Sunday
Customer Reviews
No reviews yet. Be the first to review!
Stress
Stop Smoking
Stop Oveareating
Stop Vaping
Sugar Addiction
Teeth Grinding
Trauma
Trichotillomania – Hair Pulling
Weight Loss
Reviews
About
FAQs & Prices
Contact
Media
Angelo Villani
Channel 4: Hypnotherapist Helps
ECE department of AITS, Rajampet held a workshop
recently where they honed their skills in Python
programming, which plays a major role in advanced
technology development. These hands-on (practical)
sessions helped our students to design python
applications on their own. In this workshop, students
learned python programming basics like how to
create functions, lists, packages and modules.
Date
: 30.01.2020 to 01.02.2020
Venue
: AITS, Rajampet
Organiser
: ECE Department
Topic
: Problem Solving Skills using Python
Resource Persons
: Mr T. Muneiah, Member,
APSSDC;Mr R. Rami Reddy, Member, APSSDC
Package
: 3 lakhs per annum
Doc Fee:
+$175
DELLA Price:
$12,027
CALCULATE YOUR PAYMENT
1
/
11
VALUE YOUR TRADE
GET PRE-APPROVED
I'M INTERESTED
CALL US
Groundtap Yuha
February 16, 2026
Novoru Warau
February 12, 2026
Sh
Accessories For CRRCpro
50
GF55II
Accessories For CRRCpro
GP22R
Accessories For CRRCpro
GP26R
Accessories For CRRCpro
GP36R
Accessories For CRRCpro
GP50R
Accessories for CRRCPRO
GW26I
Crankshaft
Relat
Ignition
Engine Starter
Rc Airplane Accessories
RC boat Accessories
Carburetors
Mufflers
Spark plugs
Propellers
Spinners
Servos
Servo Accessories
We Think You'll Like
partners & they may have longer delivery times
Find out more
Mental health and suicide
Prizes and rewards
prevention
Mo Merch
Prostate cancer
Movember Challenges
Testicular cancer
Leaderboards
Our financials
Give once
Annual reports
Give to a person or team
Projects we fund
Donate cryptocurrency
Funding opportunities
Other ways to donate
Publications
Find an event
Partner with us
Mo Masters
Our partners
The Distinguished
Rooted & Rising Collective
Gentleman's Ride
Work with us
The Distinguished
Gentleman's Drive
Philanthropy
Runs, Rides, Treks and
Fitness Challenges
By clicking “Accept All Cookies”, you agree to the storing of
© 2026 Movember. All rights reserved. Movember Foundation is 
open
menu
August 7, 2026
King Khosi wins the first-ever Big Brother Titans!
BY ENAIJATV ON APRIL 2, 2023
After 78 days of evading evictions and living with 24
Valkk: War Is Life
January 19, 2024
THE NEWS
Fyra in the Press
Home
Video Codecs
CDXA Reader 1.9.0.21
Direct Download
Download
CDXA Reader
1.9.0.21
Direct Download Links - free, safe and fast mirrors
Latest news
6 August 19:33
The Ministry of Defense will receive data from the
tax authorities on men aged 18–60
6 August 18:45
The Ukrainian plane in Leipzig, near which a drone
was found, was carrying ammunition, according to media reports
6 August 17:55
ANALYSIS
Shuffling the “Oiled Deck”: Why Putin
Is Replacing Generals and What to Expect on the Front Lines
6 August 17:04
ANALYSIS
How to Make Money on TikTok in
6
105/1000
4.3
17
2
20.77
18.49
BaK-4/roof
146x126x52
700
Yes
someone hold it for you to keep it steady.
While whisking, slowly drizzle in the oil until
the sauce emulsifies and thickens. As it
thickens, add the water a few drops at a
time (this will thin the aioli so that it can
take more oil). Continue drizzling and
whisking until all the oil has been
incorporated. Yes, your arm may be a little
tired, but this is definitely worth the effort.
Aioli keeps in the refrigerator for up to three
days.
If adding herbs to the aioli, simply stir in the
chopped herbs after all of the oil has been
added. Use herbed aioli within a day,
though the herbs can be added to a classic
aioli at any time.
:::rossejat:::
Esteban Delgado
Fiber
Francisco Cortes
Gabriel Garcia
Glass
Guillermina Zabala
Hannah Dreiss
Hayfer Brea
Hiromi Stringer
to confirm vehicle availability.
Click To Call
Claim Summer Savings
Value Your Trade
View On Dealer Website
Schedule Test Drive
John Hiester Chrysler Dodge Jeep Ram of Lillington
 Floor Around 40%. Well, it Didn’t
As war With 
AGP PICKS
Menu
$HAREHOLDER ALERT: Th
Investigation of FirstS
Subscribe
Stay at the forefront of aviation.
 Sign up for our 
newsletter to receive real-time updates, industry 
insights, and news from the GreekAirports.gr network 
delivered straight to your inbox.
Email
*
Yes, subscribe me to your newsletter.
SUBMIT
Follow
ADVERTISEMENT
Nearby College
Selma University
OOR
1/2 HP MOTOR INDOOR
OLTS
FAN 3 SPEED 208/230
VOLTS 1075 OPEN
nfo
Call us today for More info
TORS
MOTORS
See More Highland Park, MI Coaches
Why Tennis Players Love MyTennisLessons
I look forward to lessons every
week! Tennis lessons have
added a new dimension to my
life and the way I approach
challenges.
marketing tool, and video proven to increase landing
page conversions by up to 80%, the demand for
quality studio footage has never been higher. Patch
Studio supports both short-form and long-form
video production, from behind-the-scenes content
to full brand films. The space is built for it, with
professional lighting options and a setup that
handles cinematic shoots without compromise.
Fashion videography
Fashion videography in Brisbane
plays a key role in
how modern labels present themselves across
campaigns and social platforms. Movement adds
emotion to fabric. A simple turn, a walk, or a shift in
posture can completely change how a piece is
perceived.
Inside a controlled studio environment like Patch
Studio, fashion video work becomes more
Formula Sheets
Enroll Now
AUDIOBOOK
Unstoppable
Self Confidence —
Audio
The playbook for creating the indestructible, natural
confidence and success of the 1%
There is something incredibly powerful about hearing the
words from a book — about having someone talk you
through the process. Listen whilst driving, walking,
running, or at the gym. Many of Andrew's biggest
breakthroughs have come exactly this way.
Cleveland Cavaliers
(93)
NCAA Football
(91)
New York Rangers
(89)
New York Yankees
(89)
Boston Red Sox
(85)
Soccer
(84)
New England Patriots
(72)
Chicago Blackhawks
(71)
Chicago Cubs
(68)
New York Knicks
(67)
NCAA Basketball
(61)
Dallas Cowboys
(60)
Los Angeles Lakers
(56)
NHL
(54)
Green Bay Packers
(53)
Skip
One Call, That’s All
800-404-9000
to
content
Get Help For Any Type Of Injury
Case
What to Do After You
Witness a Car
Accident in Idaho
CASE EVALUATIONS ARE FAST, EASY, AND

┄┄┄┄┄┄┄┄┄┄

**Written task:** The response should be every record above restated exactly.

**Written answer:**
Sunday
Customer Reviews
No reviews yet. Be the first to review!
Stress
Stop Smoking
Stop Oveareating
Stop Vaping
Sugar Addiction
Teeth Grinding
Trauma
Trichotillomania – Hair Pulling
Weight Loss
Reviews
About
FAQs & Prices
Contact
Media
Angelo Villani
Channel 4: Hypnotherapist Helps
ECE department of AITS, Rajampet held a workshop
recently where they honed their skills in Python
programming, which plays a major role in advanced
technology development. These hands-on (practical)
sessions helped our students to design python
applications on their own. In this workshop, students
learned python programming basics like how to
create functions, lists, packages and modules.
Date
: 30.01.2020 to 01.02.2020
Venue
: AITS, Rajampet
Organiser
: ECE Department
Topic
: Problem Solving Skills using Python
Resource Persons
: Mr T. Muneiah, Member,
APSSDC;Mr R. Rami Reddy, Member, APSSDC
Package
: 3 lakhs per annum
Doc Fee:
+$175
DELLA Price:
$12,027
CALCULATE YOUR PAYMENT
1
/
11
VALUE YOUR TRADE
GET PRE-APPROVED
I'M INTERESTED
CALL US
Groundtap Yuha
February 16, 2026
Novoru Warau
February 12, 2026
Sh
Accessories For CRRCpro
50
GF55II
Accessories For CRRCpro
GP22R
Accessories For CRRCpro
GP26R
Accessories For CRRCpro
GP36R
Accessories For CRRCpro
GP50R
Accessories for CRRCPRO
GW26I
Crankshaft
Relat
Ignition
Engine Starter
Rc Airplane Accessories
RC boat Accessories
Carburetors
Mufflers
Spark plugs
Propellers
Spinners
Servos
Servo Accessories
We Think You'll Like
partners & they may have longer delivery times
Find out more
Mental health and suicide
Prizes and rewards
prevention
Mo Merch
Prostate cancer
Movember Challenges
Testicular cancer
Leaderboards
Our financials
Give once
Annual reports
Give to a person or team
Projects we fund
Donate cryptocurrency
Funding opportunities
Other ways to donate
Publications
Find an event
Partner with us
Mo Masters
Our partners
The Distinguished
Rooted & Rising Collective
Gentleman's Ride
Work with us
The Distinguished
Gentleman's Drive
Philanthropy
Runs, Rides, Treks and
Fitness Challenges
By clicking “Accept All Cookies”, you agree to the storing of
© 2026 Movember. All rights reserved. Movember Foundation is 
open
menu
August 7, 2026
King Khosi wins the first-ever Big Brother Titans!
BY ENAIJATV ON APRIL 2, 2023
After 78 days of evading evictions and living with 24
Valkk: War Is Life
January 19, 2024
THE NEWS
Fyra in the Press
Home
Video Codecs
CDXA Reader 1.9.0.21
Direct Download
Download
CDXA Reader
1.9.0.21
Direct Download Links - free, safe and fast mirrors
Latest news
6 August 19:33
The Ministry of Defense will receive data from the
tax authorities on men aged 18–60
6 August 18:45
The Ukrainian plane in Leipzig, near which a drone
was found, was carrying ammunition, according to media reports
6 August 17:55
ANALYSIS
Shuffling the “Oiled Deck”: Why Putin
Is Replacing Generals and What to Expect on the Front Lines
6 August 17:04
ANALYSIS
How to Make Money on TikTok in
6
105/1000
4.3
17
2
20.77
18.49
BaK-4/roof
146x126x52
700
Yes
someone hold it for you to keep it steady.
While whisking, slowly drizzle in the oil until
the sauce emulsifies and thickens. As it
thickens, add the water a few drops at a
time (this will thin the aioli so that it can
take more oil). Continue drizzling and
whisking until all the oil has been
incorporated. Yes, your arm may be a little
tired, but this is definitely worth the effort.
Aioli keeps in the refrigerator for up to three
days.
If adding herbs to the aioli, simply stir in the
chopped herbs after all of the oil has been
added. Use herbed aioli within a day,
though the herbs can be added to a classic
aioli at any time.
:::rossejat:::
Esteban Delgado
Fiber
Francisco Cortes
Gabriel Garcia
Glass
Guillermina Zabala
Hannah Dreiss
Hayfer Brea
Hiromi Stringer
to confirm vehicle availability.
Click To Call
Claim Summer Savings
Value Your Trade
View On Dealer Website
Schedule Test Drive
John Hiester Chrysler Dodge Jeep Ram of Lillington
 Floor Around 40%. Well, it Didn’t
As war With 
AGP PICKS
Menu
$HAREHOLDER ALERT: Th
Investigation of FirstS
Subscribe
Stay at the forefront of aviation.
 Sign up for our 
newsletter to receive real-time updates, industry 
insights, and news from the GreekAirports.gr network 
delivered straight to your inbox.
Email
*
Yes, subscribe me to your newsletter.
SUBMIT
Follow
ADVERTISEMENT
Nearby College
Selma University
OOR
1/2 HP MOTOR INDOOR
OLTS
FAN 3 SPEED 208/230
VOLTS 1075 OPEN
nfo
Call us today for More info
TORS
MOTORS
See More Highland Park, MI Coaches
Why Tennis Players Love MyTennisLessons
I look forward to lessons every
week! Tennis lessons have
added a new dimension to my
life and the way I approach
challenges.
marketing tool, and video proven to increase landing
page conversions by up to 80%, the demand for
quality studio footage has never been higher. Patch
Studio supports both short-form and long-form
video production, from behind-the-scenes content
to full brand films. The space is built for it, with
professional lighting options and a setup that
handles cinematic shoots without compromise.
Fashion videography
Fashion videography in Brisbane
plays a key role in
how modern labels present themselves across
campaigns and social platforms. Movement adds
emotion to fabric. A simple turn, a walk, or a shift in
posture can completely change how a piece is
perceived.
Inside a controlled studio environment like Patch
Studio, fashion video work becomes more
Formula Sheets
Enroll Now
AUDIOBOOK
Unstoppable
Self Confidence —
Audio
The playbook for creating the indestructible, natural
confidence and success of the 1%
There is something incredibly powerful about hearing the
words from a book — about having someone talk you
through the process. Listen whilst driving, walking,
running, or at the gym. Many of Andrew's biggest
breakthroughs have come exactly this way.
Cleveland Cavaliers
(93)
NCAA Football
(91)
New York Rangers
(89)
New York Yankees
(89)
Boston Red Sox
(85)
Soccer
(84)
New England Patriots
(72)
Chicago Blackhawks
(71)
Chicago Cubs
(68)
New York Knicks
(67)
NCAA Basketball
(61)
Dallas Cowboys
(60)
Los Angeles Lakers
(56)
NHL
(54)
Green Bay Packers
(53)
Skip
One Call, That’s All
800-404-9000
to
content
Get Help For Any Type Of Injury
Case
What to Do After You
Witness a Car
Accident in Idaho
CASE EVALUATIONS ARE FAST, EASY, AND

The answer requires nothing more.